Account abstraction (AA) essentially turns a wallet into a smart contract that can be programmed by logical code, in just the same way a traditional smart contract can be. This can be thought of as a bank account that it will perform actions for you, for example, paying your bills to specific vendors on a specific date, or limiting your spending at specific vendors within a prespecified timeframe.
AA has been implemented on select Ethereum L2s, such as zkSync and StarkNet, and has certain features that are inherent to Cosmos wallets. Note also that some protocols such as Safe have roadmaps that aim to facilitate the features of AA.
Why is it important?: AA facilitates two enhancements to both user experience and security. User experience has always been crypto’s crux, and unfortunately, it remains poor to this day. The wallet experience is a key part of that problem.
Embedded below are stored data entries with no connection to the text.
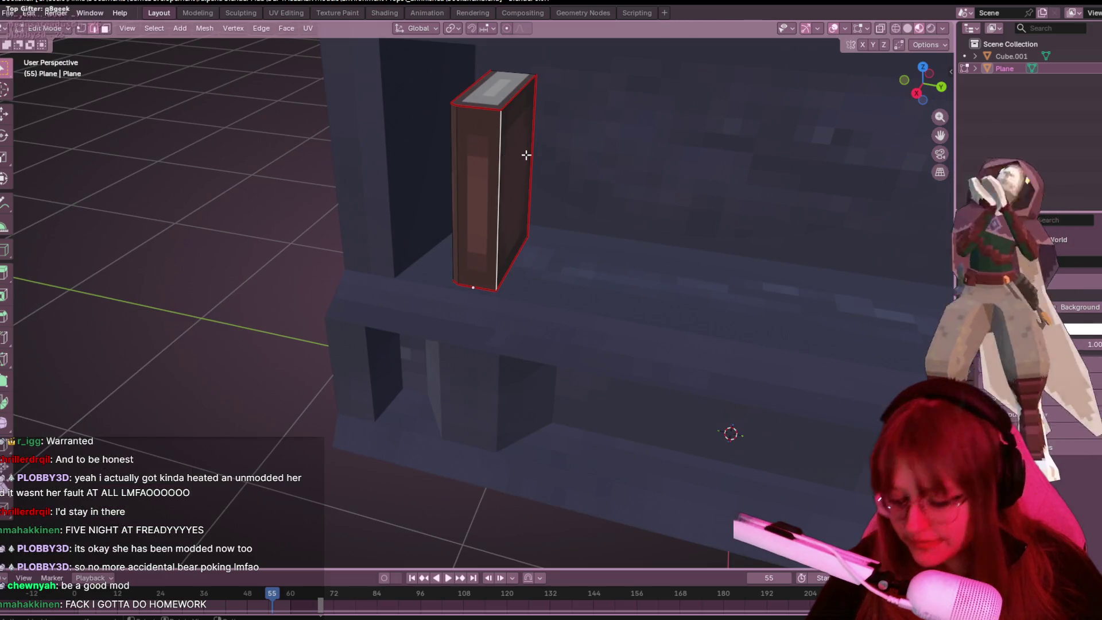
key(ctrl+b)
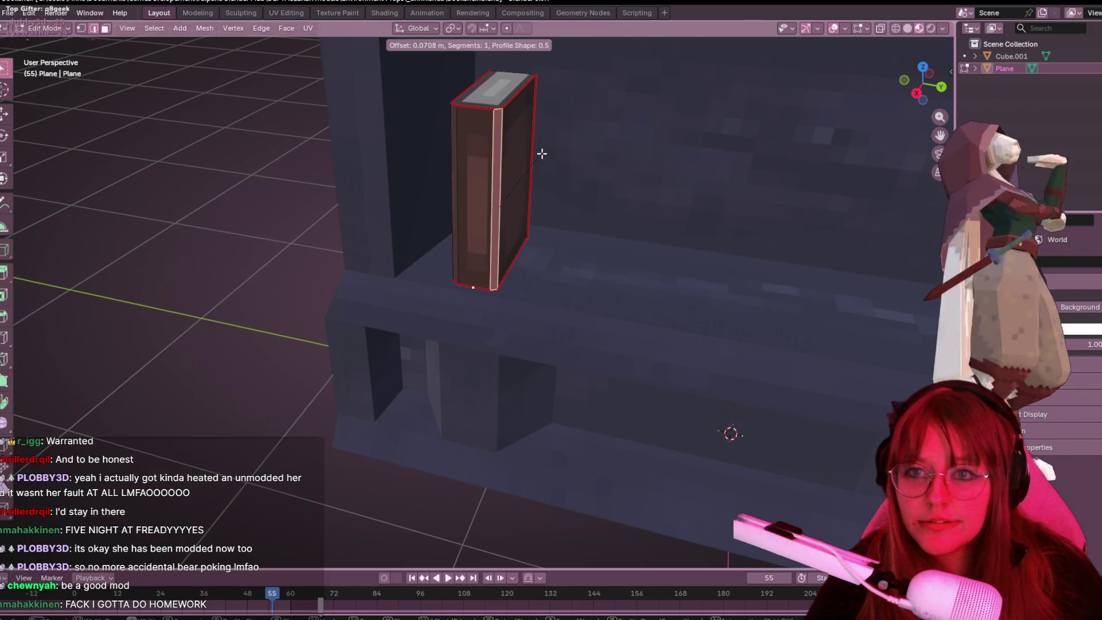
click(544, 154)
Step: Bevel the remaining selected edges about 0.0479 m wide and hide the shelf Cube.001
mouse_move(545, 154)
middle_down()
mouse_move(576, 173)
mouse_move(605, 165)
mouse_move(573, 136)
mouse_move(550, 156)
mouse_move(521, 115)
mouse_move(580, 140)
mouse_move(586, 98)
mouse_move(541, 121)
mouse_move(578, 116)
middle_up()
click(550, 156)
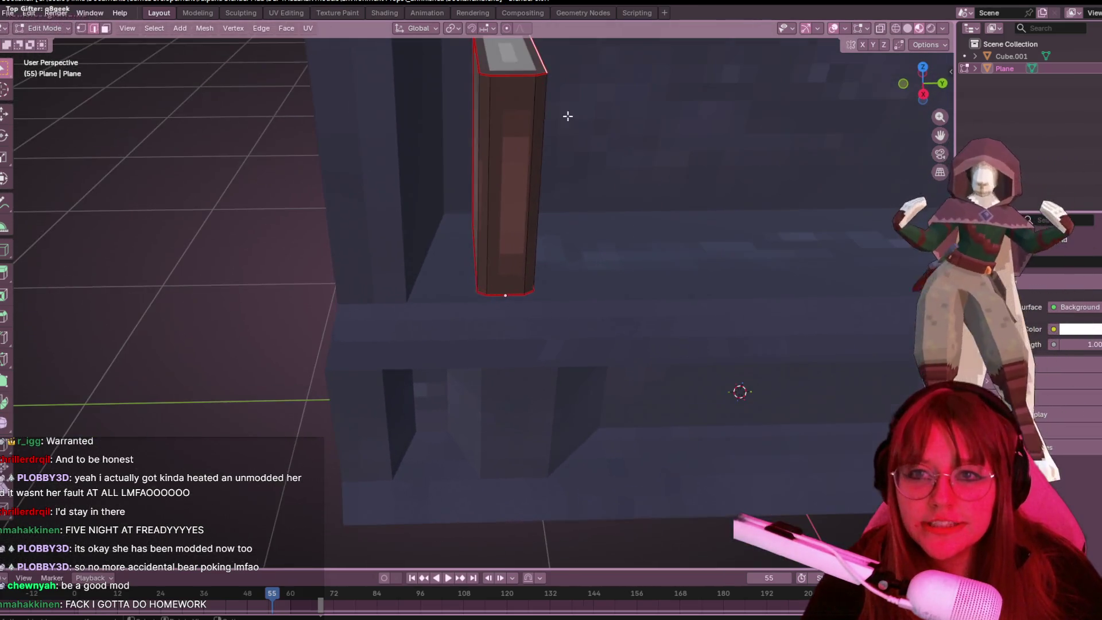
scroll(540, 107, down, 2)
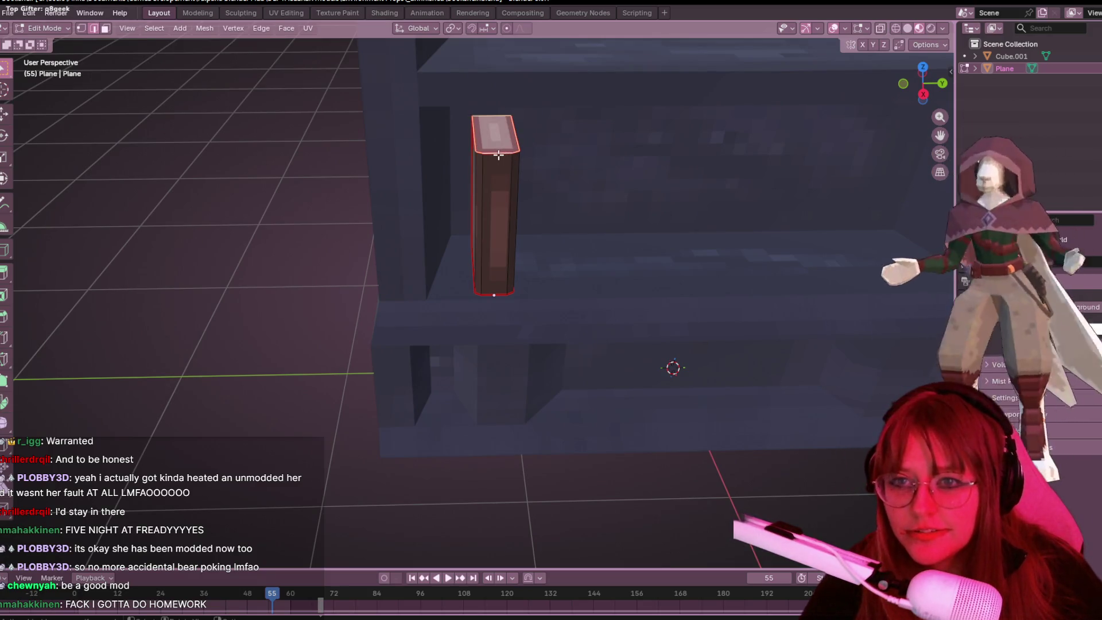
middle_drag(507, 154, 504, 120)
Embedding custom logic within the wallet creates a myriad of use cases. These use cases mitigate the friction points that lead to this poor wallet UX by automating repetitive, laborious processes. Examples include batching and automating signing so users don't have to keep signing the same transaction, integrating automatic asset swaps to enable the payment of gas fees in any asset, or automating transactions when predetermined conditions have been met.
From a security perspective, we can leverage this custom logic to minimise unwanted transactions. For example, wallets could authorise isolated keys to sign transactions on specific devices, which will be particularly important as crypto moves to a mobile-first environment. These keys could be set to only transact up to certain values, or only allow interaction with certain contracts/functions. AA also utilizes social recovery by default, a wallet recovery method that leverages other Ethereum accounts you trust without needing seed phrases or centralisation.
Where does it go from here?: The use cases that AA unlocks are endless and will seep into all corners of web3. To this end, I expect as AA wallets become the new norm, we will see an explosion of innovative applications in all AA-enabled ecosystems.
More importantly, I am of the opinion that improving UX to give protocols a familiar web2 feel, amongst other contributors, will play a key role in ultimately onboarding users to the space.
If this is true, then it seems the blockchains utilizing AA, such as zkSync and StarkNet, have a competitive advantage in the near term from a use-case perspective. Note also that blockchains such as Cosmos have built-in features of AA, such as the ability to automate transactions based on predetermined conditions. I expect that ultimately all networks will be forced to implement a variation of AA that enables custom logic within wallets.